Re: [Pyparsing] Order problem in binary operation withoperationPrecedence()
Brought to you by:
ptmcg
From: Paul M. <pt...@au...> - 2009-07-09 14:41:37
|
Gustavo - The first issue you have is your definition of identifier0, which you define using the Unicode regex "\w", but which cannot start with a numeric digit. Unfortunately, there are a lot more numeric digits in Unicode than just "0" through "9" - over 300 of them!
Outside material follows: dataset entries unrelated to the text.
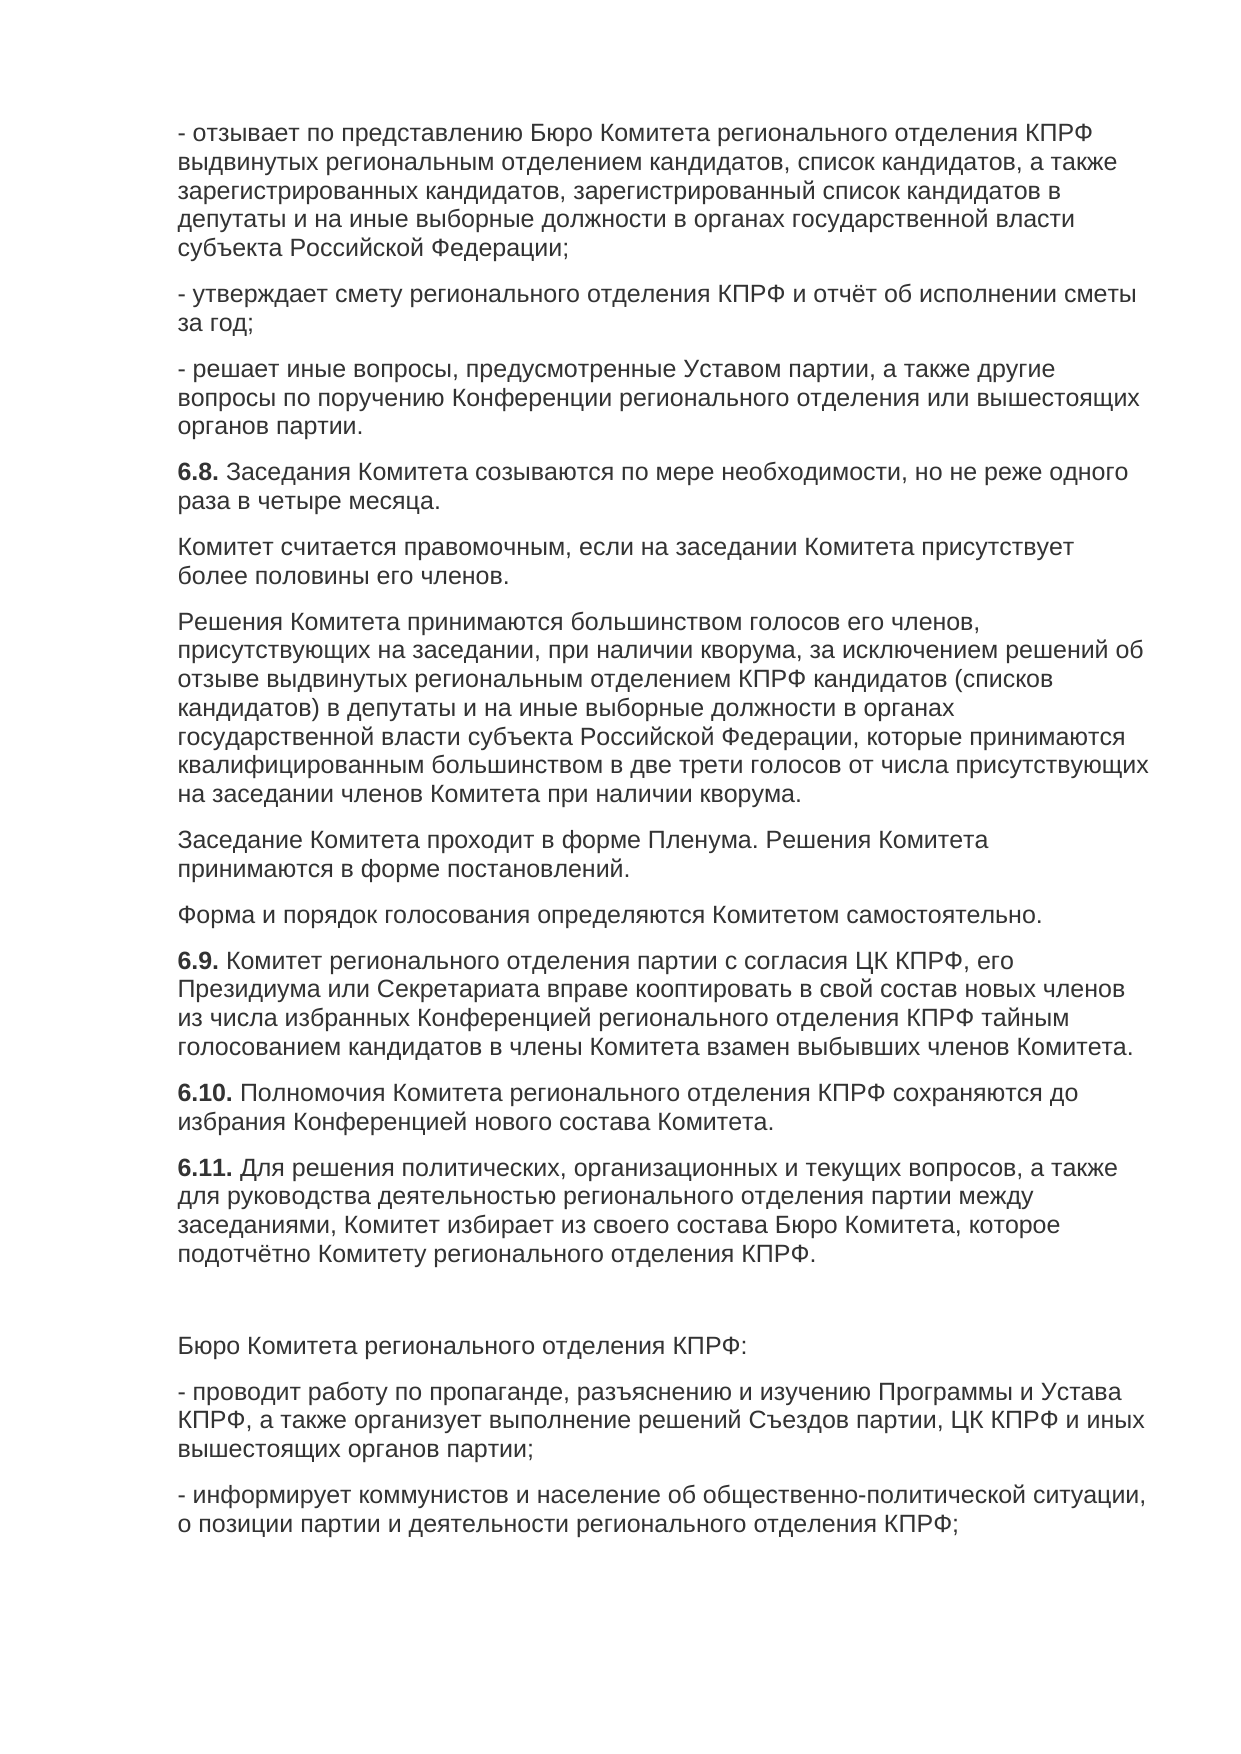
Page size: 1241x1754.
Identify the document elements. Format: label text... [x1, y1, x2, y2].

text 6.11. Для решения политических, организационных и текущих вопросов, а также для руководства деятельностью регионального отделения партии между заседаниями, Комитет избирает из своего состава Бюро Комитета, которое подотчётно Комитету регионального отделения КПРФ. [177, 1152, 1152, 1267]
text Решения Комитета принимаются большинством голосов его членов, присутствующих на заседании, при наличии кворума, за исключением решений об отзыве выдвинутых региональным отделением КПРФ кандидатов (списков кандидатов) в депутаты и на иные выборные должности в органах государственной власти субъекта Российской Федерации, которые принимаются квалифицированным большинством в две трети голосов от числа присутствующих на заседании членов Комитета при наличии кворума. [177, 607, 1152, 808]
text 6.10. Полномочия Комитета регионального отделения КПРФ сохраняются до избрания Конференцией нового состава Комитета. [177, 1078, 1152, 1135]
text - утверждает смету регионального отделения КПРФ и отчёт об исполнении сметы за год; [177, 279, 1152, 337]
text - проводит работу по пропаганде, разъяснению и изучению Программы и Устава КПРФ, а также организует выполнение решений Съездов партии, ЦК КПРФ и иных вышестоящих органов партии; [177, 1377, 1152, 1463]
text - решает иные вопросы, предусмотренные Уставом партии, а также другие вопросы по поручению Конференции регионального отделения или вышестоящих органов партии. [177, 354, 1152, 440]
text 6.8. Заседания Комитета созываются по мере необходимости, но не реже одного раза в четыре месяца. [177, 457, 1152, 515]
text - информирует коммунистов и население об общественно-политической ситуации, о позиции партии и деятельности регионального отделения КПРФ; [177, 1480, 1152, 1537]
text Бюро Комитета регионального отделения КПРФ: [177, 1331, 1152, 1359]
text Заседание Комитета проходит в форме Пленума. Решения Комитета принимаются в форме постановлений. [177, 825, 1152, 882]
text Комитет считается правомочным, если на заседании Комитета присутствует более половины его членов. [177, 532, 1152, 589]
text - отзывает по представлению Бюро Комитета регионального отделения КПРФ выдвинутых региональным отделением кандидатов, список кандидатов, а также зарегистрированных кандидатов, зарегистрированный список кандидатов в депутаты и на иные выборные должности в органах государственной власти субъекта Российской Федерации; [177, 118, 1152, 262]
text 6.9. Комитет регионального отделения партии с согласия ЦК КПРФ, его Президиума или Секретариата вправе кооптировать в свой состав новых членов из числа избранных Конференцией регионального отделения КПРФ тайным голосованием кандидатов в члены Комитета взамен выбывших членов Комитета. [177, 946, 1152, 1061]
text Форма и порядок голосования определяются Комитетом самостоятельно. [177, 900, 1152, 928]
Here is how I replaced your identifier0 expression, and got your code to at least start working: unidigit = Regex(u"[" + "".join(unichr(c) for c in xrange(0x10000) if unichr(c).isdigit()) + "]", re.UNICODE) identifier0 = Combine(~unidigit + Regex("[\w]+", re.UNICODE)) Some other comments: 1. eq = CaselessLiteral("==") ne = CaselessLiteral("!=") lt = CaselessLiteral("<") gt = CaselessLiteral(">") le = CaselessLiteral("<=") ge = CaselessLiteral(">=") Why are these not just plain Literal's? Making them caseless just makes pyparsing do extra work trying to match upper or lower case "==". 2. relationals = eq ^ ne ^ lt ^ gt ^ le ^ ge '^' can be relatively expensive for pyparsing if there are many alternatives, since all alternatives will be checked. This version is equivalent: relationals = eq | ne | le | ge | lt | gt (I *did* have to be careful about the order, having to check for "<=" before "<", and ">=" before ">".) 3. not_ = Suppress("~") and_ = Suppress("&") in_or = Suppress("|") ex_or = Suppress("^") Do you really want to suppress these operators? Without them, you will have a dickens of a time evaluating the parsed expression. These should probably be Literal's, too. 4. The parsed results show an empty [] before every identifier, I think this is to represent the empty leading namespace for each. You might want to try this for identifier: identifier = Combine(namespace.setResultsName("namespace_parts") + identifier0.setResultsName("identifier")) Combine will return the match as a single string, but you can still access the individual parts of the identifier by their results names if you need to. (Combine will also ensure that you match only contiguous characters as an identifier.) Looks interesting, keep us posted. -- Paul |